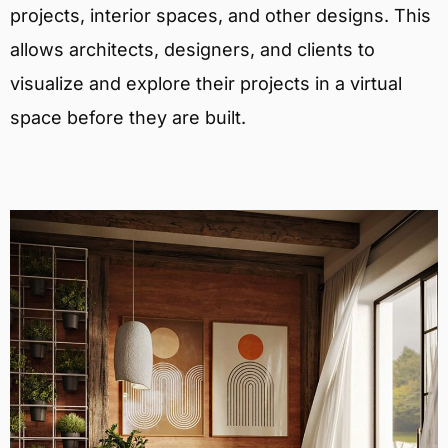
projects, interior spaces, and other designs. This
allows architects, designers, and clients to
visualize and explore their projects in a virtual
space before they are built.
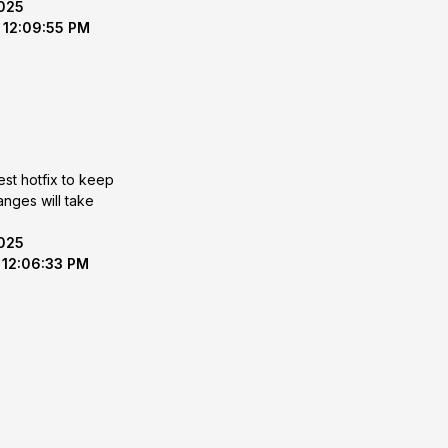
2025
 12:09:55 PM
est hotfix to keep
2025
 12:06:33 PM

EXERCISE BRIEF: Nothing but a number should be given: the tally of lines in the listing that contain "projects".

RESULT OF THIS TASK: 2